**Selected excerpt:**
_____
In some cases, personal injury matters cannot be settled in pre-suit negotiations. When this happens, the injured victim should file a lawsuit against the responsible party to seek damages for his or her injuries. During a civil lawsuit, there are many steps that have to be taken before the case actually reaches trial. One of these steps is jury selection. This is a very important part of the process. Robert Dixon is a highly qualified personal injury attorney who understands the lawsuit process, including jury selection as well as the role and responsibilities of a jury.
The American justice system is rooted in the idea that every individual is entitled to a fair trial. Thus, a jury must be comprised of a neutral and unbiased representative sample of the local population. Once the court summons a number of jurors, the group is narrowed down through a process known as “voir dire.” Voir dire is used to ascertain if a particular juror is biased or if there is a reason that the juror should not be allowed to serve on the jury. The following reasons would be considered cause for a juror not to serve: knowledge of the facts, relationship or acquaintanceship with one of the parties, or being involved in a prior lawsuit under similar circumstances.
The jury selection process can affect the result of a case. In Pembroke Lakes Mall v. McGruder, for example, two defendants were sued in a slip and fall case. The jury returned a verdict in favor of the plaintiff, who had slipped and fallen on a wet floor while visiting Pembroke Lakes Mall. The defendants subsequently filed a post-verdict motion to avoid a judgment. They alleged that they were improperly denied the opportunity to question four jurors who failed to communicate their involvement in prior litigation.
Eventually, the appeals court held that the trial court had erred when it denied the defendant’s motion to interview the jurors. The Court used the standard from Florida’s Supreme Court decision in De La Rosa v. Zequira, which mandates that a moving party demonstrate that the concealed information is relevant and material to jury service, that the juror concealed the information during questioning, and that the failure to disclose the information could not be attributed to the complaining party’s lack of diligence.
_____
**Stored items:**
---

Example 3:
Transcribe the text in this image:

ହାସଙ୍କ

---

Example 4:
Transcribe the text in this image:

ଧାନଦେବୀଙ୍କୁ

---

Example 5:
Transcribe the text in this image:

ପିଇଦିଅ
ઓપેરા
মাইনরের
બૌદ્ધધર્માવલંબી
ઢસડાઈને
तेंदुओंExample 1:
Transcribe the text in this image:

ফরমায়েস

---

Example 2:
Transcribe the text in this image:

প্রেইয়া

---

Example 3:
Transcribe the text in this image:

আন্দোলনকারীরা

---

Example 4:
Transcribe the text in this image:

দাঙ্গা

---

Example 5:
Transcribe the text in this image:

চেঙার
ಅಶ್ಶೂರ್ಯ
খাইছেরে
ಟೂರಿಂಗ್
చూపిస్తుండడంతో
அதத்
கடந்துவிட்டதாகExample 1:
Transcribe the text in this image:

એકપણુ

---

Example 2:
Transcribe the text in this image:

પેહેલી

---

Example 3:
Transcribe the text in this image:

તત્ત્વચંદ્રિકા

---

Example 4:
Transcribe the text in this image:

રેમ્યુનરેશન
_____
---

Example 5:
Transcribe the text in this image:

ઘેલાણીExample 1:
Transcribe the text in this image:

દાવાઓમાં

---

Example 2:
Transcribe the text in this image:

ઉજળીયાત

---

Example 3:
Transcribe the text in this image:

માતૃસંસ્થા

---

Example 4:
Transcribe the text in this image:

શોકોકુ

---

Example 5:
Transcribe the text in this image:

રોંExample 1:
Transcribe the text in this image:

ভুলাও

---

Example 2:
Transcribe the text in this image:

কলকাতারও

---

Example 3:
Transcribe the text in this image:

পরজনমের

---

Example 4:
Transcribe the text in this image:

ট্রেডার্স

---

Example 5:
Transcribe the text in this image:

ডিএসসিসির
_____
**Task instructions:**
a. According to the page on jury selection, why must a jury be made up of a neutral and unbiased representative sample of the local population?
b. From the page on jury selection, copy word for word the passage between "Eventually, the appeals" and "lack of diligence.", inclusive.

**Solved tasks:**
a. The American justice system is rooted in the idea that every individual is entitled to a fair trial. For that reason, a jury must be a neutral and unbiased representative sample of the local population.

b.
Eventually, the appeals court held that the trial court had erred when it denied the defendant’s motion to interview the jurors. The Court used the standard from Florida’s Supreme Court decision in De La Rosa v. Zequira, which mandates that a moving party demonstrate that the concealed information is relevant and material to jury service, that the juror concealed the information during questioning, and that the failure to disclose the information could not be attributed to the complaining party’s lack of diligence.